There’s no question that I’m not alone in having to face the fear of flying. I’ve recently returned from a trip out to northern California to visit my brother and pay a brief visit to my cousin who just moved there.
I was fortunate to have an extremely smooth flight (not always my case, but that’s another story altogether) coming back to Chicago and it was during that time I began to dig deep into the final chapters of my novel. The final chapters that will rock poor Carmella to the core and force her to finally facer her life head-on and make some life-changing decisions. While pondering all this I came to a conclusion:
You have to let go of who you are in order to discover who you can become.
Not a small task…
Especially not small for Carmella, who is suddenly faced with an identity crisis. What if everything you thought you were turned out to be false Everyone who was close to you wasn’t really who you thought they were, and in the end, they emotionally deserted you, leaving you completely and utterly alone. What would you do? Carmella will discover a family secret that will change how she sees everyone in her family and most importantly, how she sees herself.
If she chooses to allow herself to change into who she wants to be, it will mean starting over with no one in her corner, and she’ll have to find the strength and the guts to forge ahead – alone. This won’t be easy for Carmella, as one of her big fears in life is loneliness and isolation.

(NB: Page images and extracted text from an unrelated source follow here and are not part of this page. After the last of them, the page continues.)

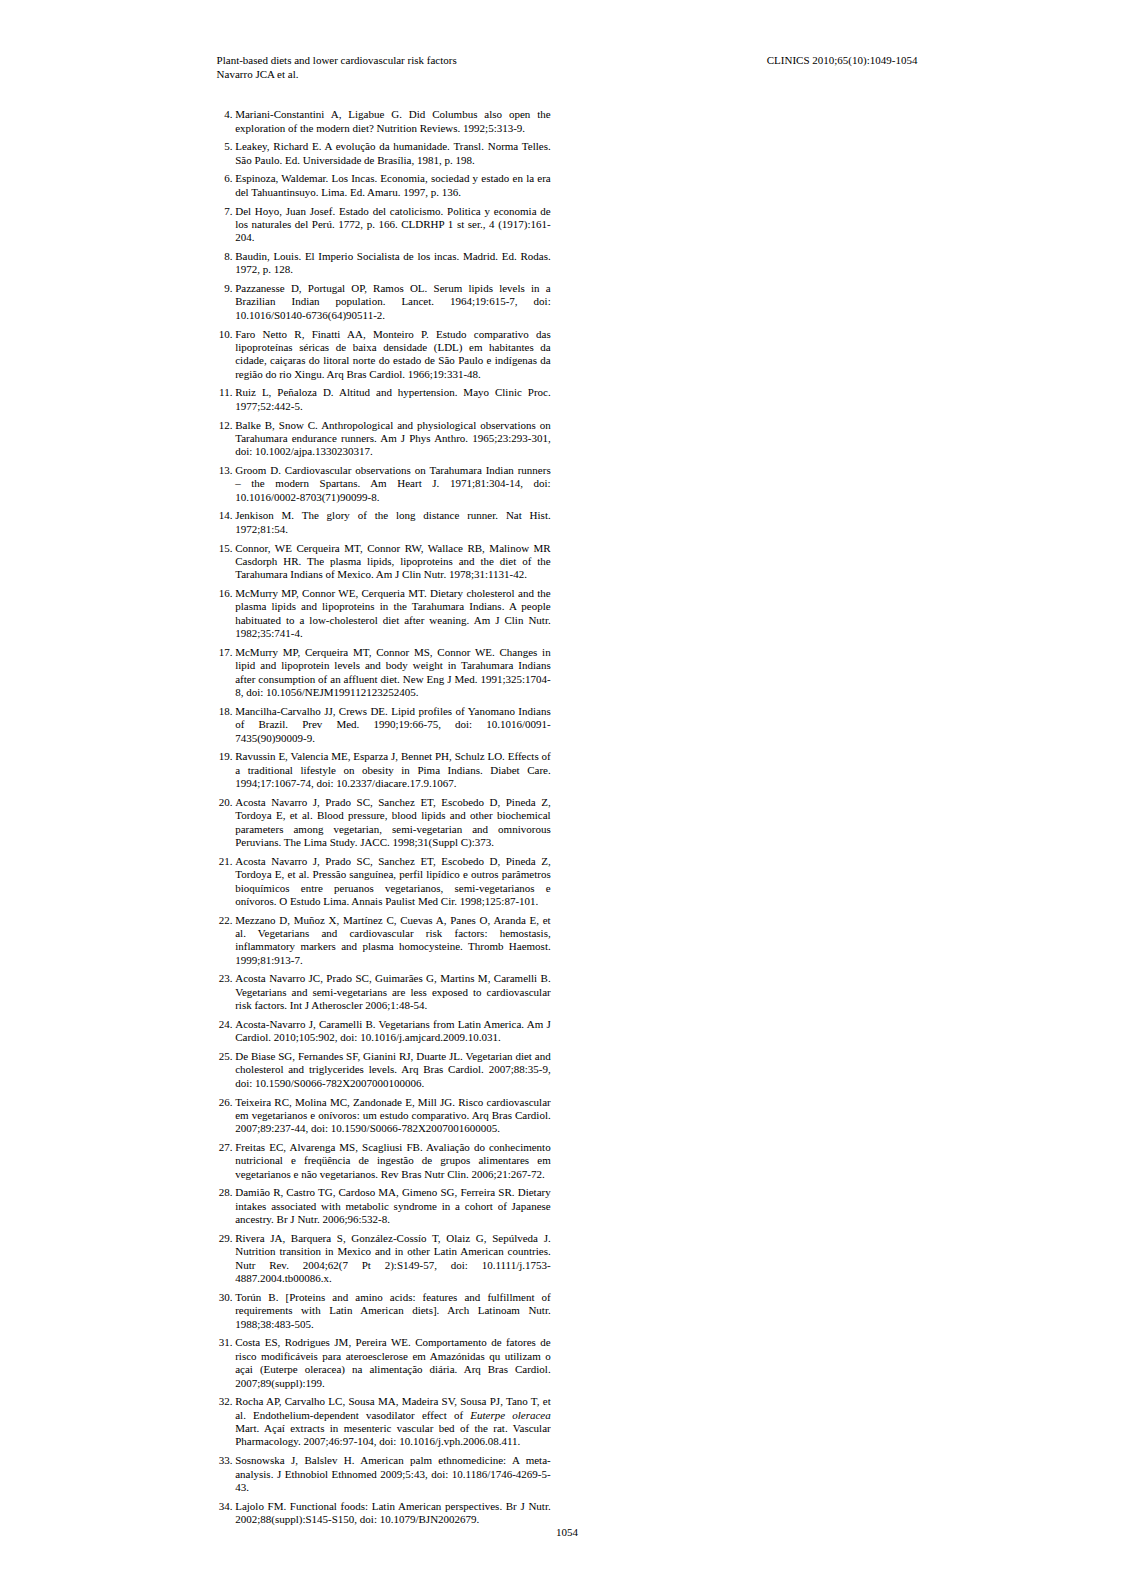Plant-based diets and lower cardiovascular risk factors
Navarro JCA et al.
CLINICS 2010;65(10):1049-1054
Mariani-Constantini A, Ligabue G. Did Columbus also open the exploration of the modern diet? Nutrition Reviews. 1992;5:313-9.
Leakey, Richard E. A evolução da humanidade. Transl. Norma Telles. São Paulo. Ed. Universidade de Brasília, 1981, p. 198.
Espinoza, Waldemar. Los Incas. Economia, sociedad y estado en la era del Tahuantinsuyo. Lima. Ed. Amaru. 1997, p. 136.
Del Hoyo, Juan Josef. Estado del catolicismo. Politica y economia de los naturales del Perú. 1772, p. 166. CLDRHP 1 st ser., 4 (1917):161-204.
Baudin, Louis. El Imperio Socialista de los incas. Madrid. Ed. Rodas. 1972, p. 128.
Pazzanesse D, Portugal OP, Ramos OL. Serum lipids levels in a Brazilian Indian population. Lancet. 1964;19:615-7, doi: 10.1016/S0140-6736(64)90511-2.
Faro Netto R, Finatti AA, Monteiro P. Estudo comparativo das lipoproteínas séricas de baixa densidade (LDL) em habitantes da cidade, caiçaras do litoral norte do estado de São Paulo e indígenas da região do rio Xingu. Arq Bras Cardiol. 1966;19:331-48.
Ruiz L, Peñaloza D. Altitud and hypertension. Mayo Clinic Proc. 1977;52:442-5.
Balke B, Snow C. Anthropological and physiological observations on Tarahumara endurance runners. Am J Phys Anthro. 1965;23:293-301, doi: 10.1002/ajpa.1330230317.
Groom D. Cardiovascular observations on Tarahumara Indian runners – the modern Spartans. Am Heart J. 1971;81:304-14, doi: 10.1016/0002-8703(71)90099-8.
Jenkison M. The glory of the long distance runner. Nat Hist. 1972;81:54.
Connor, WE Cerqueira MT, Connor RW, Wallace RB, Malinow MR Casdorph HR. The plasma lipids, lipoproteins and the diet of the Tarahumara Indians of Mexico. Am J Clin Nutr. 1978;31:1131-42.
McMurry MP, Connor WE, Cerqueria MT. Dietary cholesterol and the plasma lipids and lipoproteins in the Tarahumara Indians. A people habituated to a low-cholesterol diet after weaning. Am J Clin Nutr. 1982;35:741-4.
McMurry MP, Cerqueira MT, Connor MS, Connor WE. Changes in lipid and lipoprotein levels and body weight in Tarahumara Indians after consumption of an affluent diet. New Eng J Med. 1991;325:1704-8, doi: 10.1056/NEJM199112123252405.
Mancilha-Carvalho JJ, Crews DE. Lipid profiles of Yanomano Indians of Brazil. Prev Med. 1990;19:66-75, doi: 10.1016/0091-7435(90)90009-9.
Ravussin E, Valencia ME, Esparza J, Bennet PH, Schulz LO. Effects of a traditional lifestyle on obesity in Pima Indians. Diabet Care. 1994;17:1067-74, doi: 10.2337/diacare.17.9.1067.
Acosta Navarro J, Prado SC, Sanchez ET, Escobedo D, Pineda Z, Tordoya E, et al. Blood pressure, blood lipids and other biochemical parameters among vegetarian, semi-vegetarian and omnivorous Peruvians. The Lima Study. JACC. 1998;31(Suppl C):373.
Acosta Navarro J, Prado SC, Sanchez ET, Escobedo D, Pineda Z, Tordoya E, et al. Pressão sanguínea, perfil lipídico e outros parâmetros bioquímicos entre peruanos vegetarianos, semi-vegetarianos e onívoros. O Estudo Lima. Annais Paulist Med Cir. 1998;125:87-101.
Mezzano D, Muñoz X, Martínez C, Cuevas A, Panes O, Aranda E, et al. Vegetarians and cardiovascular risk factors: hemostasis, inflammatory markers and plasma homocysteine. Thromb Haemost. 1999;81:913-7.
Acosta Navarro JC, Prado SC, Guimarães G, Martins M, Caramelli B. Vegetarians and semi-vegetarians are less exposed to cardiovascular risk factors. Int J Atheroscler 2006;1:48-54.
Acosta-Navarro J, Caramelli B. Vegetarians from Latin America. Am J Cardiol. 2010;105:902, doi: 10.1016/j.amjcard.2009.10.031.
De Biase SG, Fernandes SF, Gianini RJ, Duarte JL. Vegetarian diet and cholesterol and triglycerides levels. Arq Bras Cardiol. 2007;88:35-9, doi: 10.1590/S0066-782X2007000100006.
Teixeira RC, Molina MC, Zandonade E, Mill JG. Risco cardiovascular em vegetarianos e onívoros: um estudo comparativo. Arq Bras Cardiol. 2007;89:237-44, doi: 10.1590/S0066-782X2007001600005.
Freitas EC, Alvarenga MS, Scagliusi FB. Avaliação do conhecimento nutricional e freqüência de ingestão de grupos alimentares em vegetarianos e não vegetarianos. Rev Bras Nutr Clin. 2006;21:267-72.
Damião R, Castro TG, Cardoso MA, Gimeno SG, Ferreira SR. Dietary intakes associated with metabolic syndrome in a cohort of Japanese ancestry. Br J Nutr. 2006;96:532-8.
Rivera JA, Barquera S, González-Cossío T, Olaiz G, Sepúlveda J. Nutrition transition in Mexico and in other Latin American countries. Nutr Rev. 2004;62(7 Pt 2):S149-57, doi: 10.1111/j.1753-4887.2004.tb00086.x.
Torún B. [Proteins and amino acids: features and fulfillment of requirements with Latin American diets]. Arch Latinoam Nutr. 1988;38:483-505.
Costa ES, Rodrigues JM, Pereira WE. Comportamento de fatores de risco modificáveis para ateroesclerose em Amazónidas qu utilizam o açai (Euterpe oleracea) na alimentação diária. Arq Bras Cardiol. 2007;89(suppl):199.
Rocha AP, Carvalho LC, Sousa MA, Madeira SV, Sousa PJ, Tano T, et al. Endothelium-dependent vasodilator effect of Euterpe oleracea Mart. Açaí extracts in mesenteric vascular bed of the rat. Vascular Pharmacology. 2007;46:97-104, doi: 10.1016/j.vph.2006.08.411.
Sosnowska J, Balslev H. American palm ethnomedicine: A meta-analysis. J Ethnobiol Ethnomed 2009;5:43, doi: 10.1186/1746-4269-5-43.
Lajolo FM. Functional foods: Latin American perspectives. Br J Nutr. 2002;88(suppl):S145-S150, doi: 10.1079/BJN2002679.
1054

And aren’t we all a victim of our own fears in some way? How many times do we make a decision based on fear of rejection or isolation? And what about other fears, such as flying? Do we face it and get our sorry self on that airplane? Or run away from it, denying ourselves whatever lies ahead for us on the other end of that runway? How many times does a fear of something or someone render us paralyzed?
I’m glad I faced my fear of flying and in doing so felt as vulnerable as Carmella. Facing the fear wasn’t so great, but during the quiet moments where fear bubbled beneath me, I dug deep, hoping to find some questions, some answers and some insights into ever-perplexing notion of the human condition.
Tough stuff, facing your fears. Just as tough to make your characters face them. Remember what JA Konrath said: "Stop coddling your characters. I know you love them, but you must stop protecting them. Think of the worst thing that could happen, then make that happen. Then do something even worse."
Easy to say, hard to do. Aren't you excited to get those last three chapters done? I put mine off for so long, but once I dug in, it was great. Good luck.